» **Aim of the exercise**: Can you rewrite everything from the start of the items down to the line that contains "scientific name: Polygonia c-album", replacing every "common name" with "vernacular name" and leaving all else unchanged?

— BEGIN Input for this task —

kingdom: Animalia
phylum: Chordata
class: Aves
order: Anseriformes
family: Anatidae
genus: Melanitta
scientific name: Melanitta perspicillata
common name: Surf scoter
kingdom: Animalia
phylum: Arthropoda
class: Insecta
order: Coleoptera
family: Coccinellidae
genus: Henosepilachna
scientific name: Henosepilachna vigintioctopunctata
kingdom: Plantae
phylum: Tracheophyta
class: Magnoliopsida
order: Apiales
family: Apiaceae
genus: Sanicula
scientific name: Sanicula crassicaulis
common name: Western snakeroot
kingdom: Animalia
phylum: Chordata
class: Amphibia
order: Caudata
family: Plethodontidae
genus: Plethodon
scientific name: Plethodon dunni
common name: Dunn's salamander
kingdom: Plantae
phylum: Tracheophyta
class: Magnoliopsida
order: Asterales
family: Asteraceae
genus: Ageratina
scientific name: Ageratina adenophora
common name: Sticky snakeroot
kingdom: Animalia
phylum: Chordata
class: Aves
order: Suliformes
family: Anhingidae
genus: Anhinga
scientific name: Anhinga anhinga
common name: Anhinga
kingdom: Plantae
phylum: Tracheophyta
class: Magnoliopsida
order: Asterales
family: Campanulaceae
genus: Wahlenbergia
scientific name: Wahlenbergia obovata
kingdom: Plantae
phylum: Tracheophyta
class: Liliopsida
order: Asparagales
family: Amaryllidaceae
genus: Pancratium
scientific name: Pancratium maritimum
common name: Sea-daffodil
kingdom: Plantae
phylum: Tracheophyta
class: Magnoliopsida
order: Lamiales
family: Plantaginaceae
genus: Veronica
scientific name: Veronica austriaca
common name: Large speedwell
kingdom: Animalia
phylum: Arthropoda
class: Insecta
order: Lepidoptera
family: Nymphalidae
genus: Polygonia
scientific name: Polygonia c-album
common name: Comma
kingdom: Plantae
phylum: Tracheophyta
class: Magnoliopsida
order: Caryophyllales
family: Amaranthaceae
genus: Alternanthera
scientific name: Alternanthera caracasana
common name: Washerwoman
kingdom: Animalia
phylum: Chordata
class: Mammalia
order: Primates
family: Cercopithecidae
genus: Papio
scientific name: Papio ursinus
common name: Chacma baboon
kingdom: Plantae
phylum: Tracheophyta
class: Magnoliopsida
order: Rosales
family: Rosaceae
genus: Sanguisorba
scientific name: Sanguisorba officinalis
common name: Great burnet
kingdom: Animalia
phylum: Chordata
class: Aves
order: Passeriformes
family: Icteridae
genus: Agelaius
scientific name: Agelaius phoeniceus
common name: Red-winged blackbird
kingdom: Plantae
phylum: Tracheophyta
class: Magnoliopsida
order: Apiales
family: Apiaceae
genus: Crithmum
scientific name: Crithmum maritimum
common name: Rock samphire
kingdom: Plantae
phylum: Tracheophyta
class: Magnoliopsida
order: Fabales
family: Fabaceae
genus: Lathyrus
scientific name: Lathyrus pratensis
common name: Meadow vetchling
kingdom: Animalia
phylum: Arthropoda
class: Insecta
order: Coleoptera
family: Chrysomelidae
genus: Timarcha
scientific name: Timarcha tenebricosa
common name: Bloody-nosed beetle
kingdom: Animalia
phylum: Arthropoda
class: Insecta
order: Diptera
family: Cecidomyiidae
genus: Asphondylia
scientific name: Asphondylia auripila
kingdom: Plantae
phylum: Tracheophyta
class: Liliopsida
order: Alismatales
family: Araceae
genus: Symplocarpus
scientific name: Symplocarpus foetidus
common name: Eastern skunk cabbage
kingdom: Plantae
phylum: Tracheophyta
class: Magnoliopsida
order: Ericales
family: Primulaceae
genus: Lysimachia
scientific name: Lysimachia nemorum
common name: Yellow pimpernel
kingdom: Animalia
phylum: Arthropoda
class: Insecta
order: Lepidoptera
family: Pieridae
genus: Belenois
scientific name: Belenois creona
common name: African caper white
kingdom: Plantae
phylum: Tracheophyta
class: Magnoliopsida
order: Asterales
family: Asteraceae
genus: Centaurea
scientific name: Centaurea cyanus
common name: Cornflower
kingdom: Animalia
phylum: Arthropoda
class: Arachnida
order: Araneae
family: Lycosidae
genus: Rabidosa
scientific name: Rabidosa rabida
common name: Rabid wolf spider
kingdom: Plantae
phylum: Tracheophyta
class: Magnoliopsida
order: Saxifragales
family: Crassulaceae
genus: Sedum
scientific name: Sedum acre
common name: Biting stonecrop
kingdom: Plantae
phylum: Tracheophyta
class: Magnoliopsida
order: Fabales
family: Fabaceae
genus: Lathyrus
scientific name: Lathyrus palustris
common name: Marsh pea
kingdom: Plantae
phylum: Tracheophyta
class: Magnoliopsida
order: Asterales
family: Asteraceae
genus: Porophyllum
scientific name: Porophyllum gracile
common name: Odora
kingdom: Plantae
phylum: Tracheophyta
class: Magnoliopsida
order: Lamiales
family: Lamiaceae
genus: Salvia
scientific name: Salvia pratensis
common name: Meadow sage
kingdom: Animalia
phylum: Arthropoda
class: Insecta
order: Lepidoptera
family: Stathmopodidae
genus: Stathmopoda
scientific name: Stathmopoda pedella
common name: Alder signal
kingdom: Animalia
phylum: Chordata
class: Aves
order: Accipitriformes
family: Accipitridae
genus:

— END Input for this task —

» **Written response**:
kingdom: Animalia
phylum: Chordata
class: Aves
order: Anseriformes
family: Anatidae
genus: Melanitta
scientific name: Melanitta perspicillata
vernacular name: Surf scoter
kingdom: Animalia
phylum: Arthropoda
class: Insecta
order: Coleoptera
family: Coccinellidae
genus: Henosepilachna
scientific name: Henosepilachna vigintioctopunctata
kingdom: Plantae
phylum: Tracheophyta
class: Magnoliopsida
order: Apiales
family: Apiaceae
genus: Sanicula
scientific name: Sanicula crassicaulis
vernacular name: Western snakeroot
kingdom: Animalia
phylum: Chordata
class: Amphibia
order: Caudata
family: Plethodontidae
genus: Plethodon
scientific name: Plethodon dunni
vernacular name: Dunn's salamander
kingdom: Plantae
phylum: Tracheophyta
class: Magnoliopsida
order: Asterales
family: Asteraceae
genus: Ageratina
scientific name: Ageratina adenophora
vernacular name: Sticky snakeroot
kingdom: Animalia
phylum: Chordata
class: Aves
order: Suliformes
family: Anhingidae
genus: Anhinga
scientific name: Anhinga anhinga
vernacular name: Anhinga
kingdom: Plantae
phylum: Tracheophyta
class: Magnoliopsida
order: Asterales
family: Campanulaceae
genus: Wahlenbergia
scientific name: Wahlenbergia obovata
kingdom: Plantae
phylum: Tracheophyta
class: Liliopsida
order: Asparagales
family: Amaryllidaceae
genus: Pancratium
scientific name: Pancratium maritimum
vernacular name: Sea-daffodil
kingdom: Plantae
phylum: Tracheophyta
class: Magnoliopsida
order: Lamiales
family: Plantaginaceae
genus: Veronica
scientific name: Veronica austriaca
vernacular name: Large speedwell
kingdom: Animalia
phylum: Arthropoda
class: Insecta
order: Lepidoptera
family: Nymphalidae
genus: Polygonia
scientific name: Polygonia c-album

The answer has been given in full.